Friday I went over to see her briefly after work, had dinner with everyone, and then we began the Grand Experiment of leaving her overnight with someone who is not me.

It went perfectly fine.

I took the long way driving home so I could listen to the first part of the This American Life program, winding around the quick roads home to take the longer ones. There was no baby in the backseat whose nap I was trying to time, no worry on bottles getting too warm in the car. I just... went home in my own time.

I took a bubble bath, and read some magazines on the couch. I kept catching myself thinking I heard Audra and having to remember that that would have been physically impossible. I made cups of tea for Jason and I that we actually finished while the tea was still warm.
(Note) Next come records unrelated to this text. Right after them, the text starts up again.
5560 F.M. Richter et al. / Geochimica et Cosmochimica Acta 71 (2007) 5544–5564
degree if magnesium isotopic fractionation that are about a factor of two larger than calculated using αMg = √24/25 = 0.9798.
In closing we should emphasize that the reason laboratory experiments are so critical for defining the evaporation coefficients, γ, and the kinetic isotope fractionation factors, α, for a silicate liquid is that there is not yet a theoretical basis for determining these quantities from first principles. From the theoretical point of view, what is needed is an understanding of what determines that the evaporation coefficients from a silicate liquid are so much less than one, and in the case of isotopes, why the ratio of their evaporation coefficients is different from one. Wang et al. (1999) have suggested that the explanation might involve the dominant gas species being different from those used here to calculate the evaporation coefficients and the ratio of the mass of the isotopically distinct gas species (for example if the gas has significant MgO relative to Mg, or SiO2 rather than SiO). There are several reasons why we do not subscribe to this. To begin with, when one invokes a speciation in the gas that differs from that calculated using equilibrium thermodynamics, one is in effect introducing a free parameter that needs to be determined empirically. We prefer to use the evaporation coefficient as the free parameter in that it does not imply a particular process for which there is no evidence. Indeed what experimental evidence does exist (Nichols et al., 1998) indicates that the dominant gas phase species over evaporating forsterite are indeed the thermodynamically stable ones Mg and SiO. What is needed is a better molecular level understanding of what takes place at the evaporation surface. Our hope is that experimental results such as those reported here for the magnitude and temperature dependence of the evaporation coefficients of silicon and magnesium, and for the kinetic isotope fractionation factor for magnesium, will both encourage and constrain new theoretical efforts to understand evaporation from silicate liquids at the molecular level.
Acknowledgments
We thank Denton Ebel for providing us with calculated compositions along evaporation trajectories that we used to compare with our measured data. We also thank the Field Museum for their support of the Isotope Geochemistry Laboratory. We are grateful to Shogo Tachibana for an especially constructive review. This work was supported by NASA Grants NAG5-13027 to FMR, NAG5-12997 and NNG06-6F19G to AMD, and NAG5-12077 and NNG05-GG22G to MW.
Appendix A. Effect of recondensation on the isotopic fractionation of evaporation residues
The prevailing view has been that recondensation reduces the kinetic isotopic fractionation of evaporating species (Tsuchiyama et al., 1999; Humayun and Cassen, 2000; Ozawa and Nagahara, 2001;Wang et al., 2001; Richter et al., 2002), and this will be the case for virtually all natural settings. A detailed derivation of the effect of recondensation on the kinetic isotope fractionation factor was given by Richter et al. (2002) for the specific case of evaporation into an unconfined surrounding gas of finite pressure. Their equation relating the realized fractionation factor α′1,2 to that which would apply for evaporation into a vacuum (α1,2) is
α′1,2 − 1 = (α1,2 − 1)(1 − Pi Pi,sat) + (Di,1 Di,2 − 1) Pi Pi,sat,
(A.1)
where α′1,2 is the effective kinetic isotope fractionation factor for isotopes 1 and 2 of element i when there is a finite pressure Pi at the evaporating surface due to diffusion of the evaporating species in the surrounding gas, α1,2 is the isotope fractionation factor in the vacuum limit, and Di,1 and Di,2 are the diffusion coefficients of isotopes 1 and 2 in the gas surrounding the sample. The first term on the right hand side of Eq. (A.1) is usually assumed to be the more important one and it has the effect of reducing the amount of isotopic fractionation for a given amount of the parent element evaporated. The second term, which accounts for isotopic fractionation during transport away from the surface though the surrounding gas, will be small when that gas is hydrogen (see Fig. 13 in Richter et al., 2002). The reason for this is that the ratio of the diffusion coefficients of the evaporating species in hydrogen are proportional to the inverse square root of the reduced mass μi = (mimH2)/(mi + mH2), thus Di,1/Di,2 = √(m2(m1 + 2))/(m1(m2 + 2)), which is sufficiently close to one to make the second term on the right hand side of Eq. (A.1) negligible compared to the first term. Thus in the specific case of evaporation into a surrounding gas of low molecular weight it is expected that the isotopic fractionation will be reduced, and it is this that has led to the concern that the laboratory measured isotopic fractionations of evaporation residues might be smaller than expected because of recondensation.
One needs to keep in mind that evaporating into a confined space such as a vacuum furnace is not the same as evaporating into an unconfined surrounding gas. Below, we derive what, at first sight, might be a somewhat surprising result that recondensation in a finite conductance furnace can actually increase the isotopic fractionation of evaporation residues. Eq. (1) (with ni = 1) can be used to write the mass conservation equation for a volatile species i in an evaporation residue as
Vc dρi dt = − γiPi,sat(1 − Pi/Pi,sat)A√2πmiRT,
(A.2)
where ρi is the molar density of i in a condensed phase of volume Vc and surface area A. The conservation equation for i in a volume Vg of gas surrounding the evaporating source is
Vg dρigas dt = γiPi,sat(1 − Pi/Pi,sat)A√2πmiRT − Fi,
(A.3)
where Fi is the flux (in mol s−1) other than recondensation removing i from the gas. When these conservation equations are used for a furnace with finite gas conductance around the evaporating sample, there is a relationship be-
I thought I heard her again.

I made it away from my daughter for a whole two hours before I texted to see how she was.

I fell asleep reading magazines in bed at like 8:45. I woke up at 9:30 thinking that Audra would need to have her last feeding for the night. I wandered out to ask Jason if he would do it, realized where she was, considered texting one more time and talked myself out of it, told Jason goodnight and then went back to bed and slept forever.

Well, sort of.

I woke up at 4:30 thinking that I hadn't heard the baby in a while, panicked, and had to remember she wasn't even in the house.
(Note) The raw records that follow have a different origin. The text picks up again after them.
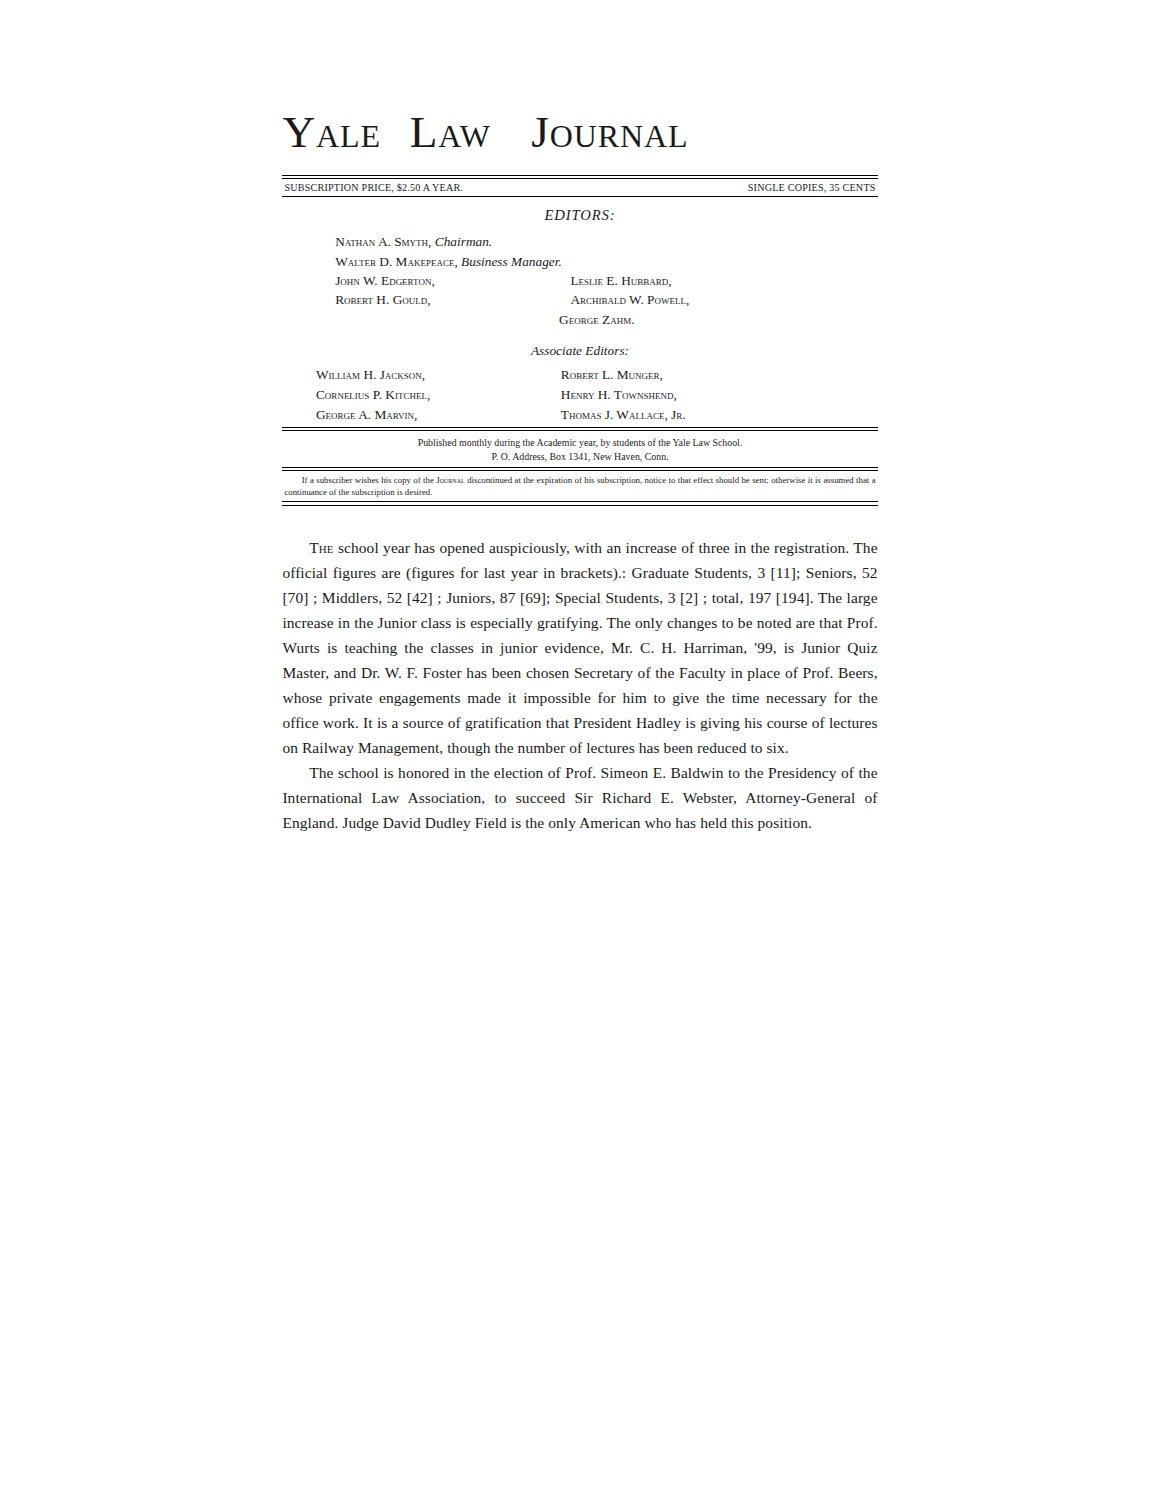Yale Law Journal
SUBSCRIPTION PRICE, $2.50 A YEAR. SINGLE COPIES, 35 CENTS
EDITORS:
Nathan A. Smyth, Chairman.
Walter D. Makepeace, Business Manager.
John W. Edgerton,
Robert H. Gould,
Leslie E. Hubbard,
Archibald W. Powell,
George Zahm.
Associate Editors:
William H. Jackson,
Cornelius P. Kitchel,
George A. Marvin,
Robert L. Munger,
Henry H. Townshend,
Thomas J. Wallace, Jr.
Published monthly during the Academic year, by students of the Yale Law School.
P. O. Address, Box 1341, New Haven, Conn.
If a subscriber wishes his copy of the Journal discontinued at the expiration of his subscription, notice to that effect should be sent; otherwise it is assumed that a continuance of the subscription is desired.
The school year has opened auspiciously, with an increase of three in the registration. The official figures are (figures for last year in brackets).: Graduate Students, 3 [11]; Seniors, 52 [70] ; Middlers, 52 [42] ; Juniors, 87 [69]; Special Students, 3 [2] ; total, 197 [194]. The large increase in the Junior class is especially gratifying. The only changes to be noted are that Prof. Wurts is teaching the classes in junior evidence, Mr. C. H. Harriman, '99, is Junior Quiz Master, and Dr. W. F. Foster has been chosen Secretary of the Faculty in place of Prof. Beers, whose private engagements made it impossible for him to give the time necessary for the office work. It is a source of gratification that President Hadley is giving his course of lectures on Railway Management, though the number of lectures has been reduced to six.
The school is honored in the election of Prof. Simeon E. Baldwin to the Presidency of the International Law Association, to succeed Sir Richard E. Webster, Attorney-General of England. Judge David Dudley Field is the only American who has held this position.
I gave up trying to go back to sleep at 4:45.

So, on this day that I could sleep in, in the blessed quiet of a baby-less morning... I woke up before dawn anyway.

On the up side, I had a little extra time to run by Starbucks before work and heavily caffeinate myself.

Plus, my mother-in-law sent me a photo wherein the baby had the same expression I have every single morning for the first two hours of my day:

She may look nothing like me, but at least we share expressions sometimes.

Now that she's done one night away from me I'm totally ready for Jason and I's planned trip to spend a night in Asheville soon, right?


... right?


  1. on the contrary i'm finally starting to see you in her in ALL of the recent pictures, and I suspect she's going to look more like you every day- personally, I like watching their cute blobby baby feature melt out into more refined chins and noses- but I suspect most moms feel a "No!!! She can't grow up yet!" mentality about that. Every time I see my nieces their faces are a little bit different and I love it. Little Scarlett is 10 months and thanksgiving was the first time that I thought (and said) "you are starting to look so much like your sister!" Prior to that I didn't really think she looked like any of her sisters. She DOES look like you- especially in her grumpy face :)

    1. I'm glad we can share our grumpy faces, if nothing else ;)

      I am enjoying watching her face settle into true features, too! It's neat to see their cheekbones and chins and little ears start to sort of change ad mold into something more grown-up looking... but also kind of heartbreaking.